• **What the exercise asks**: Would you give the listing back word for word once its pictures are removed?

• **Dataset section**:
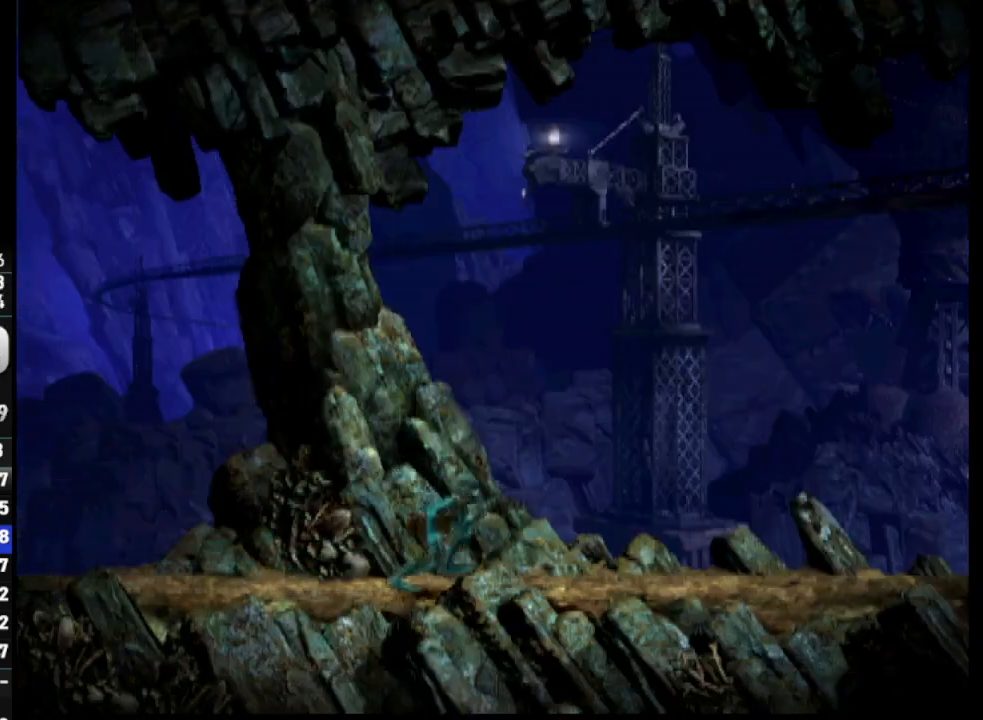
{"buttons": ["CROSS", "R1", "DPAD_RIGHT"], "left_stick": "center", "right_stick": "center", "events": [[117, "CROSS", "down"]]}
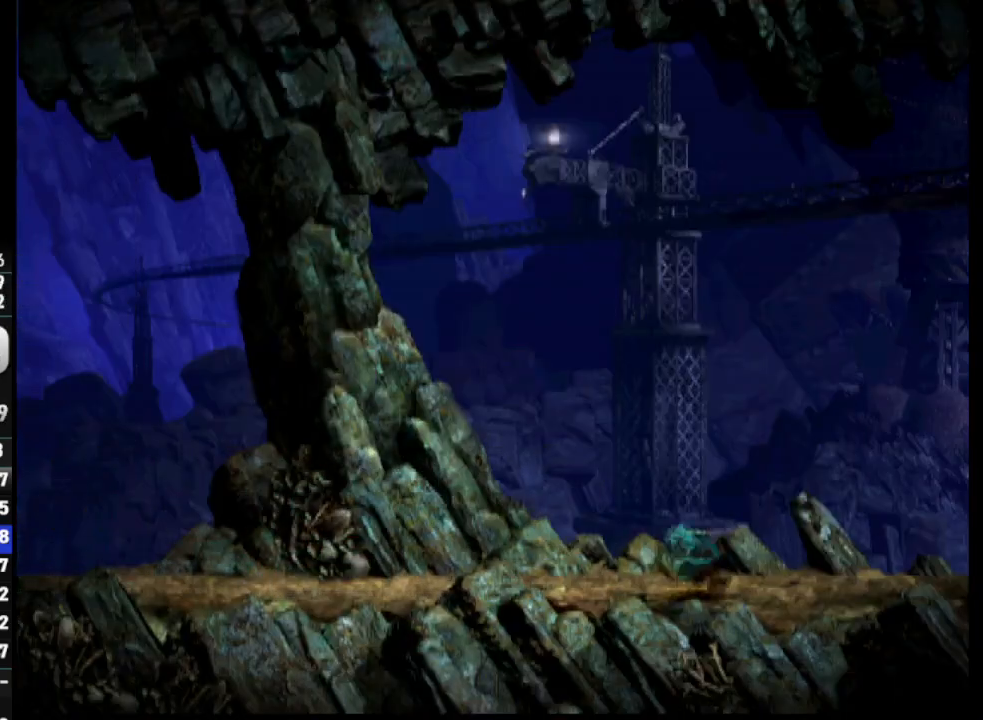
{"buttons": ["CROSS", "R1", "DPAD_RIGHT"], "left_stick": "center", "right_stick": "center", "events": []}
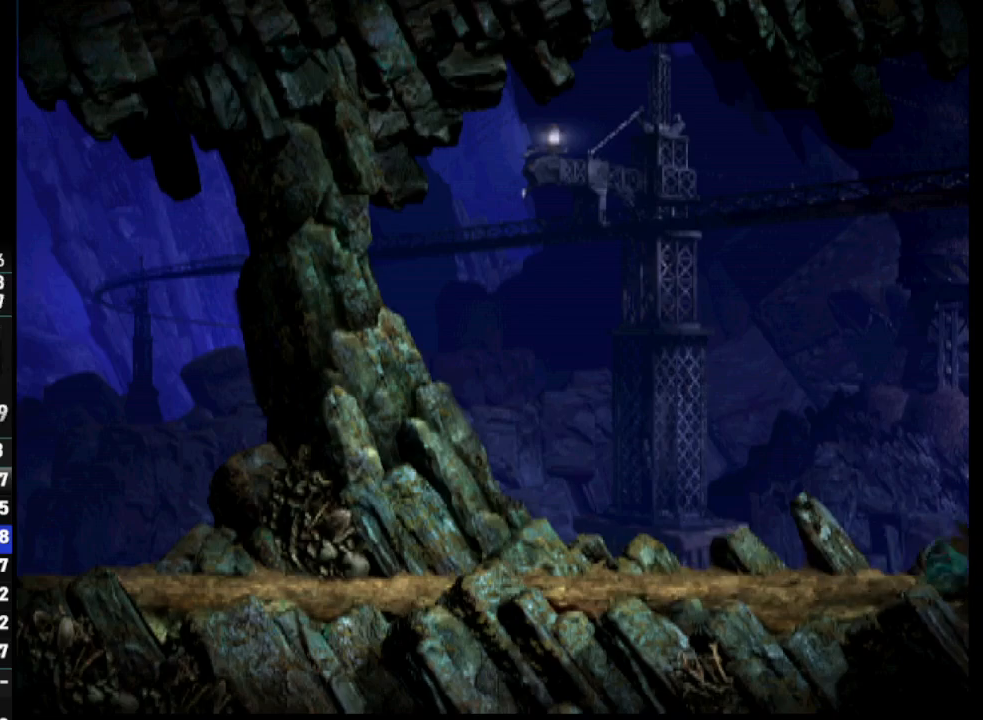
{"buttons": ["CROSS", "R1", "DPAD_RIGHT"], "left_stick": "center", "right_stick": "center", "events": []}
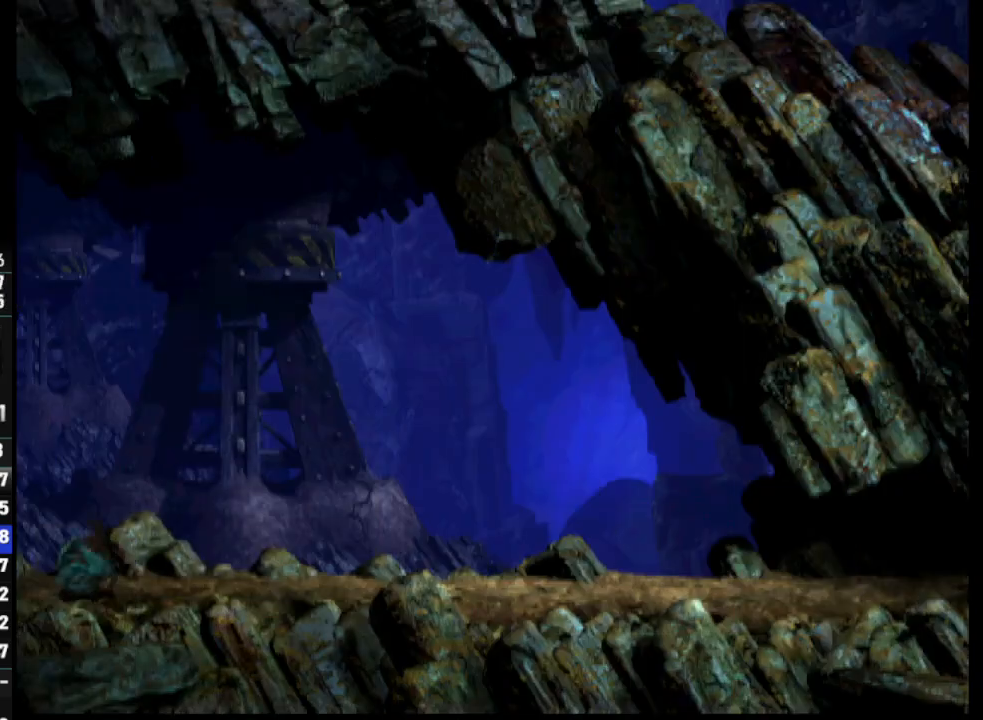
{"buttons": ["CROSS", "R1", "DPAD_RIGHT"], "left_stick": "center", "right_stick": "center", "events": []}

• **Task answer**:
{"buttons": ["CROSS", "R1", "DPAD_RIGHT"], "left_stick": "center", "right_stick": "center", "events": [[117, "CROSS", "down"]]}
{"buttons": ["CROSS", "R1", "DPAD_RIGHT"], "left_stick": "center", "right_stick": "center", "events": []}
{"buttons": ["CROSS", "R1", "DPAD_RIGHT"], "left_stick": "center", "right_stick": "center", "events": []}
{"buttons": ["CROSS", "R1", "DPAD_RIGHT"], "left_stick": "center", "right_stick": "center", "events": []}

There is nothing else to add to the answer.